◆ TASK:
Look through the entries below for the line with "علی‌بن ابیطالب میزبان شما مشتریان حضوری است." and the line with "か？今回ご紹介するのはアメリカのデモクラシーナウ！の日本", then give again exactly those two lines and all lines between them, minus the pictures.

** SUPPLIED RECORDS follows **

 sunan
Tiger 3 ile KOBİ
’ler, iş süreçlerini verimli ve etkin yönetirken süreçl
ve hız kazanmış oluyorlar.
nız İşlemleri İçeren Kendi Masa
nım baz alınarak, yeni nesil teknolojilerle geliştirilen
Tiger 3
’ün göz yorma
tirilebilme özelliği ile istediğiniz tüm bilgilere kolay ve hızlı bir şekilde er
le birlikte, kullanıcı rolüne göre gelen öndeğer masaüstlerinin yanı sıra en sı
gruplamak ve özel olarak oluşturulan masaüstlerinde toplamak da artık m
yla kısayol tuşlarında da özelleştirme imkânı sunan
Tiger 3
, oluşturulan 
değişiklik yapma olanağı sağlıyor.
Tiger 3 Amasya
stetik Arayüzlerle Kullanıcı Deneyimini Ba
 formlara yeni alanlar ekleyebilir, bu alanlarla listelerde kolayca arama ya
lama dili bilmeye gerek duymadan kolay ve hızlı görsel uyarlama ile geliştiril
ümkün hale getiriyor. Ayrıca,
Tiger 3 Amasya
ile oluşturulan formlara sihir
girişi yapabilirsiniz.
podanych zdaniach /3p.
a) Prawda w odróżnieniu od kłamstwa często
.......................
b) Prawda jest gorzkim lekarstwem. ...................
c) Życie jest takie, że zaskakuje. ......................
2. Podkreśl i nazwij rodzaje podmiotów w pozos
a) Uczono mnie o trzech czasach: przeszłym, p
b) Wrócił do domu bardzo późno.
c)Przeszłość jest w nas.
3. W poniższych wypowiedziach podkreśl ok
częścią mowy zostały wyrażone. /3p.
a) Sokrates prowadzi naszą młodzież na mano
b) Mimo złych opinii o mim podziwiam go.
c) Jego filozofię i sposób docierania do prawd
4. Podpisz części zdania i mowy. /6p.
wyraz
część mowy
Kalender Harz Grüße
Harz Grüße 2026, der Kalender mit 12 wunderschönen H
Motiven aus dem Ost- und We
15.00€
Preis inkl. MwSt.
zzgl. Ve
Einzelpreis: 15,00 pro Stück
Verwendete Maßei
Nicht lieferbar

** End of SUPPLIED RECORDS **
** SUPPLIED RECORDS follows **

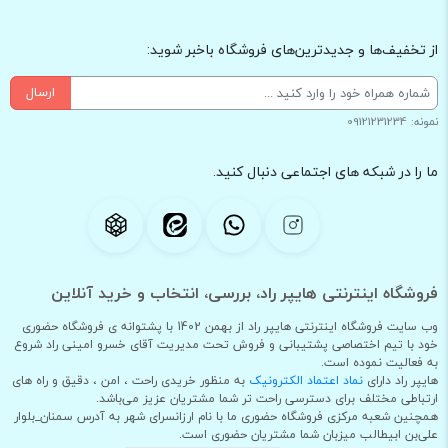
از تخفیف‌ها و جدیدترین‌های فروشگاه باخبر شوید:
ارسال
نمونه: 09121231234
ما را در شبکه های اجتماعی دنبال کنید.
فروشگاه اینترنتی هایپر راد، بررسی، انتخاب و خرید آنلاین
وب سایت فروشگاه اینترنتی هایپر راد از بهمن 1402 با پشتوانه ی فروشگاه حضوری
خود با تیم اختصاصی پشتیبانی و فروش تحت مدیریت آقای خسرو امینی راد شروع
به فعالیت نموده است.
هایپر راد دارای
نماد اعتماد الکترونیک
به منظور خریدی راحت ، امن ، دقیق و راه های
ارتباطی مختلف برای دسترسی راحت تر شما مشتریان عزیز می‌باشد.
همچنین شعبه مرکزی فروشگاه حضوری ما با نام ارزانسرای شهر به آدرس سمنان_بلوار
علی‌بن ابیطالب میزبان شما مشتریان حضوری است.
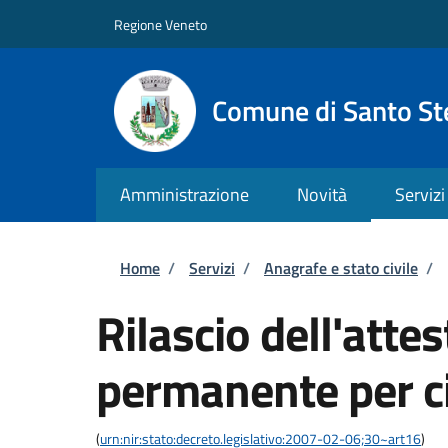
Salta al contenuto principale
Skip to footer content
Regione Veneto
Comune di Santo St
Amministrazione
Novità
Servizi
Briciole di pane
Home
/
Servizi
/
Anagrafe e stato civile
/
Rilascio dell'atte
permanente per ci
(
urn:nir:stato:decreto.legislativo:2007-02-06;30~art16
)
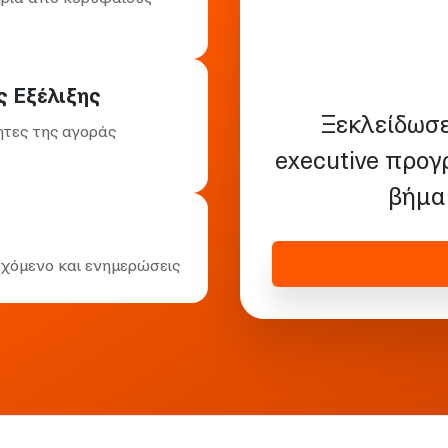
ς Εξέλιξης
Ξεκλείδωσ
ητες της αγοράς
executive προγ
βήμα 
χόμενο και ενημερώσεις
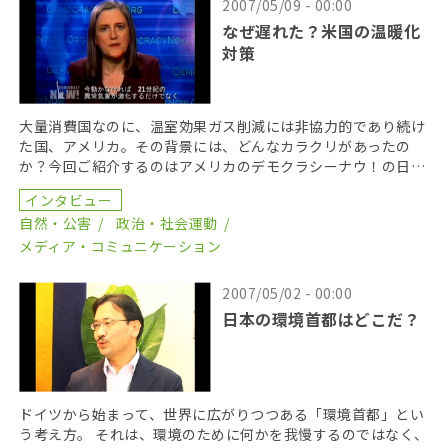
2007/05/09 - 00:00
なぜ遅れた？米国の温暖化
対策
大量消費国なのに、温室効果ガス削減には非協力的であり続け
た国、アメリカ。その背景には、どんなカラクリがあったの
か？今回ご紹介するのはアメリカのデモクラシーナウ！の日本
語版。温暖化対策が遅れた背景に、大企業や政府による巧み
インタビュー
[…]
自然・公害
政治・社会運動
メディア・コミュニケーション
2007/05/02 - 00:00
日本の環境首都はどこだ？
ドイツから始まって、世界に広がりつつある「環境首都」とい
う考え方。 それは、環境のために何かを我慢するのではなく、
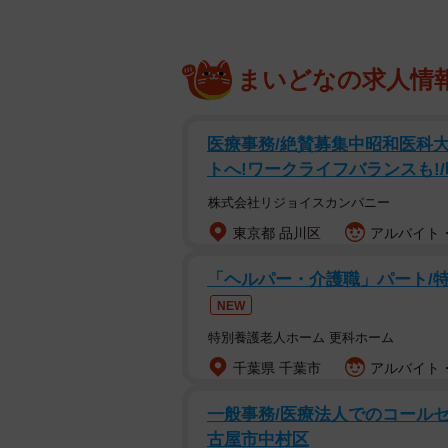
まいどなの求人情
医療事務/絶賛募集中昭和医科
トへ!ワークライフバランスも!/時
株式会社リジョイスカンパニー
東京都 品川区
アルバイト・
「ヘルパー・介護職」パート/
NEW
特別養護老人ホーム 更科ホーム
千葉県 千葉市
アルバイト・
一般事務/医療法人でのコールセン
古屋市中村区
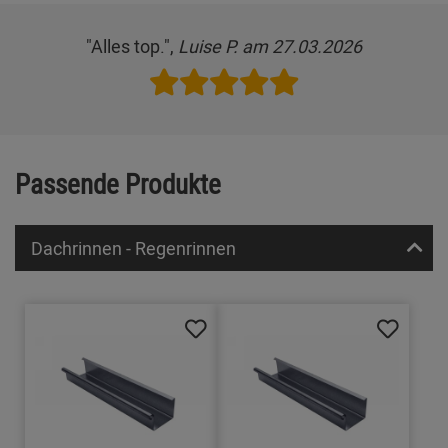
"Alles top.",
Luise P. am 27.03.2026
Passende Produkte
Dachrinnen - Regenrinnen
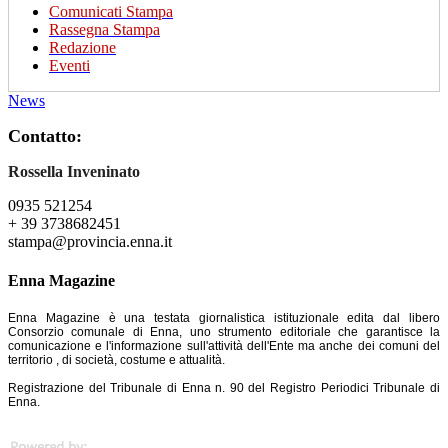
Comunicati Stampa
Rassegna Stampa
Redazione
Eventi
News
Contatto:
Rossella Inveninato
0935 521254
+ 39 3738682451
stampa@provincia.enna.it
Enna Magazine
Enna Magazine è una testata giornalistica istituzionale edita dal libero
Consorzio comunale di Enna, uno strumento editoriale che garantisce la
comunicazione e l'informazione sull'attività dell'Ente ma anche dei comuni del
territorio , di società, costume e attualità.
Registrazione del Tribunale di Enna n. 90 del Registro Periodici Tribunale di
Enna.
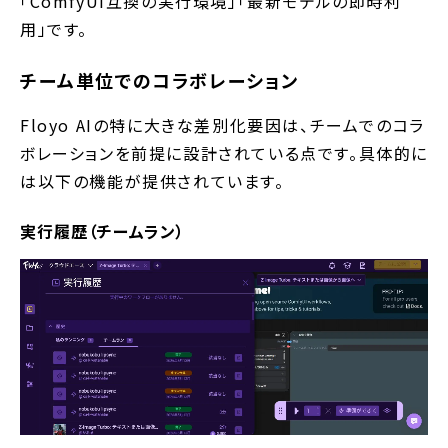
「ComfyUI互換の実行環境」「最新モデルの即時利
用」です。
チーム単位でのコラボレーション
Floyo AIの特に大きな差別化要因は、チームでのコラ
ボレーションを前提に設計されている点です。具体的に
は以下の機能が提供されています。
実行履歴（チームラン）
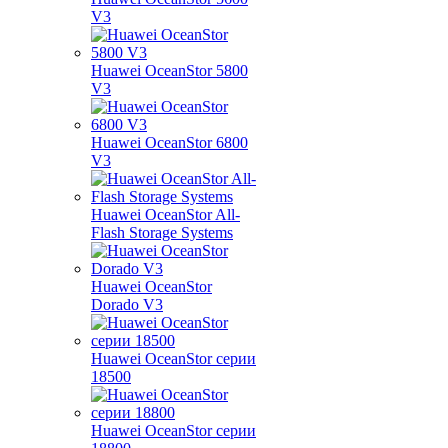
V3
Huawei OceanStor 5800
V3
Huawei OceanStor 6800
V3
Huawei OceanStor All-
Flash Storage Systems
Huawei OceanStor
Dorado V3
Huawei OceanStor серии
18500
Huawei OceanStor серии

** End of SUPPLIED RECORDS **

◆ ANSWER:
علی‌بن ابیطالب میزبان شما مشتریان حضوری است.
Salta al contenuto principale
Skip to footer content
Regione Veneto
Comune di Santo St
Amministrazione
Novità
Servizi
Briciole di pane
Home
/
Servizi
/
Anagrafe e stato civile
/
Rilascio dell'atte
permanente per ci
(
urn:nir:stato:decreto.legislativo:2007-02-06;30~art16
)
ς Εξέλιξης
Ξεκλείδωσ
ητες της αγοράς
executive προγ
βήμα 
χόμενο και ενημερώσεις
2007/05/09 - 00:00
なぜ遅れた？米国の温暖化
対策
大量消費国なのに、温室効果ガス削減には非協力的であり続け
た国、アメリカ。その背景には、どんなカラクリがあったの
か？今回ご紹介するのはアメリカのデモクラシーナウ！の日本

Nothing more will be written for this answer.